Personal information
- Date of birth: 27 November 1986 (age 39)
- Place of birth: Ústí nad Labem, Czechoslovakia
- Height: 1.95 m (6 ft 5 in)
- Position: Forward

Youth career
- 1992–2005: Slovan Liberec

Senior career*
- Years: Team / Apps / (Gls)
- 2005–2007: Slovan Liberec / 5 / (0)
- 2006–2007: → Zenit Čáslav (loan) / 25 / (4)
- 2008: 1. FK Příbram / 9 / (0)
- 2008–2009: → Baník Sokolov (loan) / 25 / (18)
- 2009–2013: Sparta Prague / 5 / (0)
- 2010: → 1. FK Příbram (loan) / 5 / (0)
- 2011: → Dukla Prague (loan) / 13 / (1)
- 2012: → Sigma Olomouc (loan) / 6 / (0)
- 2012–2013: → Bohemians 1905 (loan) / 23 / (2)
- 2013: Wiener SK

= Martin Jirouš =

Czech footballer (born 1986)

Martin Jirouš (born 27 November 1986 in Ústí nad Labem) is a former professional Czech footballer. He played for Wiener SK in the Austrian Regional League.

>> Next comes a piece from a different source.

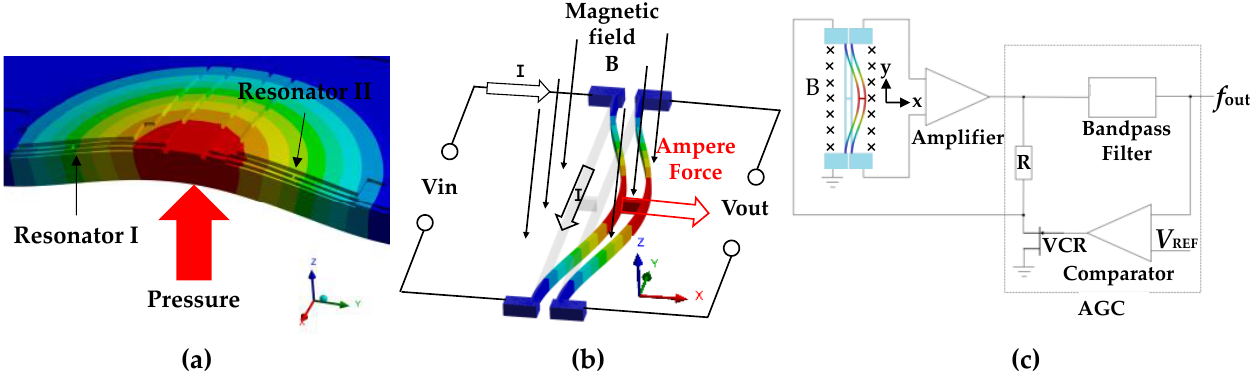
Figure 2. ( a ) The stress distribution on sensing elements under pressure; ( b ) the working principle of the resonator; ( c ) the working principle of the presented microsensor.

Jirouš finished as top scorer in the 2008–09 Czech 2. Liga, scoring 18 goals.

Jirouš played the first half of the 2011–12 Czech First League on loan at FK Dukla Prague, however he was restricted to just two substitute appearances due to knee problems.